BEGIN Working data
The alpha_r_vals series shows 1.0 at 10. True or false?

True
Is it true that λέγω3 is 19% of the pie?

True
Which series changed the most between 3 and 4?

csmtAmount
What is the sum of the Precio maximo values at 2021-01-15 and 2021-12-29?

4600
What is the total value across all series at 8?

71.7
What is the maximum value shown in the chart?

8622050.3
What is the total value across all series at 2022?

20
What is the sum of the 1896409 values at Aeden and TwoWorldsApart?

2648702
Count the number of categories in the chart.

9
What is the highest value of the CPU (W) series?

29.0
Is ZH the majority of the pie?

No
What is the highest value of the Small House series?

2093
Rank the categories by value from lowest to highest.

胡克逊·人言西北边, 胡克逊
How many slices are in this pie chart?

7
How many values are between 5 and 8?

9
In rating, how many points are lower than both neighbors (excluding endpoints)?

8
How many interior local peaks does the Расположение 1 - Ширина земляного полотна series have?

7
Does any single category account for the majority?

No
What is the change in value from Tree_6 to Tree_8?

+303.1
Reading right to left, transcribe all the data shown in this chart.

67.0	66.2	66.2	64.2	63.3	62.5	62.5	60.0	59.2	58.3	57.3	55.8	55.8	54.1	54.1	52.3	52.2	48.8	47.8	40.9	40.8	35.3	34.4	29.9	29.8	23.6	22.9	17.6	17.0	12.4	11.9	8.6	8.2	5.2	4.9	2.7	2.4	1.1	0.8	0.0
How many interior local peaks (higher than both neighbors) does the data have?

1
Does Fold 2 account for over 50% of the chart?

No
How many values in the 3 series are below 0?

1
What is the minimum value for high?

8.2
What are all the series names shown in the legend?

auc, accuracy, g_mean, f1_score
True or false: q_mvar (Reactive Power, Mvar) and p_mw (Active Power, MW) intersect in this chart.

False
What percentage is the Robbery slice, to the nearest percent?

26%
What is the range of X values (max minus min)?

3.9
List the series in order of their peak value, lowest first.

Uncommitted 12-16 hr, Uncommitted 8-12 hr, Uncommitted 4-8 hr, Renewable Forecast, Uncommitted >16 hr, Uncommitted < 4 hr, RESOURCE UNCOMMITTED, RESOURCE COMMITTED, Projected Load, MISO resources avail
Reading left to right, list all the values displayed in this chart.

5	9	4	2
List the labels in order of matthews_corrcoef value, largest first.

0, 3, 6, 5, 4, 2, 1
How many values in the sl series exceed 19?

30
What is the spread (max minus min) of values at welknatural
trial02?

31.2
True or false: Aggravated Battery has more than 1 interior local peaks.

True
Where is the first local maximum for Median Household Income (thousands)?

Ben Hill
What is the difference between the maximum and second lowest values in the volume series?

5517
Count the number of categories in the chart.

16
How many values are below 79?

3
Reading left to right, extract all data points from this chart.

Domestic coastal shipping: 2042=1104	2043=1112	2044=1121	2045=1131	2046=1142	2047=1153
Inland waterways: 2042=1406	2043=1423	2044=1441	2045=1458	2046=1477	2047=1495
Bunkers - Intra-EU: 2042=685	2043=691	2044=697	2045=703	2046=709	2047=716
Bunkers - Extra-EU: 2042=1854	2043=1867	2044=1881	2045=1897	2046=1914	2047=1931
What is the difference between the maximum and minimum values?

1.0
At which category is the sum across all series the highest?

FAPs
END Working data
From the start of the items through the line containing "In rating, how", swap "series" for "data set" and reproduce only those lines, leaving all else unchanged.

The alpha_r_vals data set shows 1.0 at 10. True or false?

True
Is it true that λέγω3 is 19% of the pie?

True
Which data set changed the most between 3 and 4?

csmtAmount
What is the sum of the Precio maximo values at 2021-01-15 and 2021-12-29?

4600
What is the total value across all data set at 8?

71.7
What is the maximum value shown in the chart?

8622050.3
What is the total value across all data set at 2022?

20
What is the sum of the 1896409 values at Aeden and TwoWorldsApart?

2648702
Count the number of categories in the chart.

9
What is the highest value of the CPU (W) data set?

29.0
Is ZH the majority of the pie?

No
What is the highest value of the Small House data set?

2093
Rank the categories by value from lowest to highest.

胡克逊·人言西北边, 胡克逊
How many slices are in this pie chart?

7
How many values are between 5 and 8?

9
In rating, how many points are lower than both neighbors (excluding endpoints)?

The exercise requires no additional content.